- _Task item_
Express the lines as a JSON list of strings, one string per line and skipping blank lines, covering only the part that opens with the line containing "for vpc peering" and runs through the last of the lines.

- _Source material_
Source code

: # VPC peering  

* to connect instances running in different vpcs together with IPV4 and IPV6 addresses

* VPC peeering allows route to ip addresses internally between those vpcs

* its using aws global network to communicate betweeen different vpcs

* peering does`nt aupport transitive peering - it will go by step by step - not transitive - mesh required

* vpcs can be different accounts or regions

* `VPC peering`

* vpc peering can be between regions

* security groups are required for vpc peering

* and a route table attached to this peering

- _Finished task_
[
  "* security groups are required for vpc peering",
  "* and a route table attached to this peering"
]